Posted on October 8, 2012 at 3:17 PM

This is a really easy muffin requiring two bowls, a whisk and muffin tins. They freeze beautifully.  This recipe makes twelve regular size or six Texas size muffins.  Fruit has a tendency to stick to paper liners but spraying the liners solves that problem.  Other fruits can be substituted for the raspberries. 

1 large egg
1 cup buttermilk
1/2 cup vegetable oil
Rind of one lemon
1 teaspoon vanilla
2/3 cup sugar (135 grams or 4 3/4 ounces)
1 3/4 cup all purpose flour (245 grams or 8 1/2 ounces)
2 teaspoons baking powder
1/2 teaspoon baking soda
1/4 teaspoon salt
1 1/2 cups fresh or frozen (not thawed) raspberries

Preheat the oven to 400 degrees.  Line 12 regular or 6 Texas muffin tins with paper liners.  Spray the papers.  Set aside.

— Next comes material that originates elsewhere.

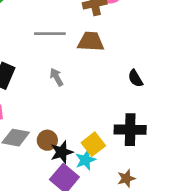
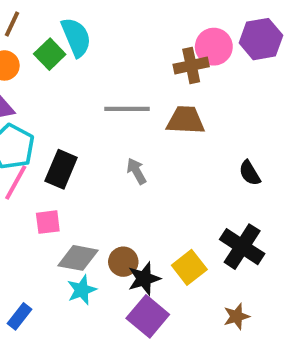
black cross: (130, 130) -> (242, 247), turned 32
cyan star: (85, 160) -> (82, 290), moved

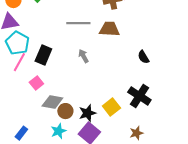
pink square: (48, 222) -> (36, 83), turned -32
brown circle: (123, 262) -> (65, 111), moved
cyan star: (82, 290) -> (58, 131), moved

Whisk the egg in a medium size bowl.  Add the buttermilk, oil, lemon rind, vanilla and sugar.  Whisk to combine.  Set aside.

Combine the flour, baking powder, baking soda and salt in a large bowl.  Whisk to combine.  Add the liquid mixture and whisk to mix.  Stir the raspberries in gently. 

Divide the batter between the tins.  The regular size takes about 1/4 cup per muffin.  The Texas tins take about 1/2 cup per muffin.

Bake for 20 to 22 minutes for the regular size.  Texas muffins 25 to 28 minutes or until either one tests done when a cake tester comes out clean.